■ **Directions**: Go through the material and pull out every line with the string "cereal" in it.

-=-=-=-=-

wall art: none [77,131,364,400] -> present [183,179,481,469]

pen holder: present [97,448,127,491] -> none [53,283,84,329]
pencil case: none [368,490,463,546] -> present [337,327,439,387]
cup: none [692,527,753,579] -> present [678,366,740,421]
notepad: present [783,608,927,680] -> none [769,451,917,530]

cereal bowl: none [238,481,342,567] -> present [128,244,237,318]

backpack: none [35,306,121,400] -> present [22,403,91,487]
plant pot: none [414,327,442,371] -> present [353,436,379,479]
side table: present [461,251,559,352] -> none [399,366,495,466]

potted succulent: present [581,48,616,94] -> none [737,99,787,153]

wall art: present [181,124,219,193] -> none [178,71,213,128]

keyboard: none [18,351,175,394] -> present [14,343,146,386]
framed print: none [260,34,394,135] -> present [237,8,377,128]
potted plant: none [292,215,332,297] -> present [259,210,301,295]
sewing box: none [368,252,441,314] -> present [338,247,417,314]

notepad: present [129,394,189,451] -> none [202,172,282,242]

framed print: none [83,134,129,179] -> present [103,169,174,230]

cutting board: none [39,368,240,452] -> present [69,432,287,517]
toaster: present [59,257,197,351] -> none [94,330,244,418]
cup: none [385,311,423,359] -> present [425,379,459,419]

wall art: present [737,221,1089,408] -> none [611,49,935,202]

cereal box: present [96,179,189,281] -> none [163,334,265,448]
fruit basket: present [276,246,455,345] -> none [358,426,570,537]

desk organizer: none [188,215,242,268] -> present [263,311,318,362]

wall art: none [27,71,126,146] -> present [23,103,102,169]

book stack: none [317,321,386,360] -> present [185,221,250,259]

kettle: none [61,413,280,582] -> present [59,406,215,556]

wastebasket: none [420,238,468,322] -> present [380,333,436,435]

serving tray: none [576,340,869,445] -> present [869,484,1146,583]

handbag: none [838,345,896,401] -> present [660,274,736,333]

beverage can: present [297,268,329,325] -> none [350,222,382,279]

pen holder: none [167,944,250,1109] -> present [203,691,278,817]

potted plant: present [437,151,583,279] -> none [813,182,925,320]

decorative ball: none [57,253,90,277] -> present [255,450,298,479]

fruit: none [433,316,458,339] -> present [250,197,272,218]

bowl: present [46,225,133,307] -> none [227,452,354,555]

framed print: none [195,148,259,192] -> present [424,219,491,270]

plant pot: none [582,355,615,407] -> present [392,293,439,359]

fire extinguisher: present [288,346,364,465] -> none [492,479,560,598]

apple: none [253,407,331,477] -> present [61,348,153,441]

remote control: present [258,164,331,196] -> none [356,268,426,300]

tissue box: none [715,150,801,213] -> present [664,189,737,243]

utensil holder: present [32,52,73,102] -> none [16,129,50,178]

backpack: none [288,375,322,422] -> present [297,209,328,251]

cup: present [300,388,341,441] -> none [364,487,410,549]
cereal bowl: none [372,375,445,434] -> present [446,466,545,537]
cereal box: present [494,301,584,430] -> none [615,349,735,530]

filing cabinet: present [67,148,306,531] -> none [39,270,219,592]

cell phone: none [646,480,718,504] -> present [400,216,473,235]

-=-=-=-=-

■ **Answer**:
cereal bowl: none [238,481,342,567] -> present [128,244,237,318]
cereal box: present [96,179,189,281] -> none [163,334,265,448]
cereal bowl: none [372,375,445,434] -> present [446,466,545,537]
cereal box: present [494,301,584,430] -> none [615,349,735,530]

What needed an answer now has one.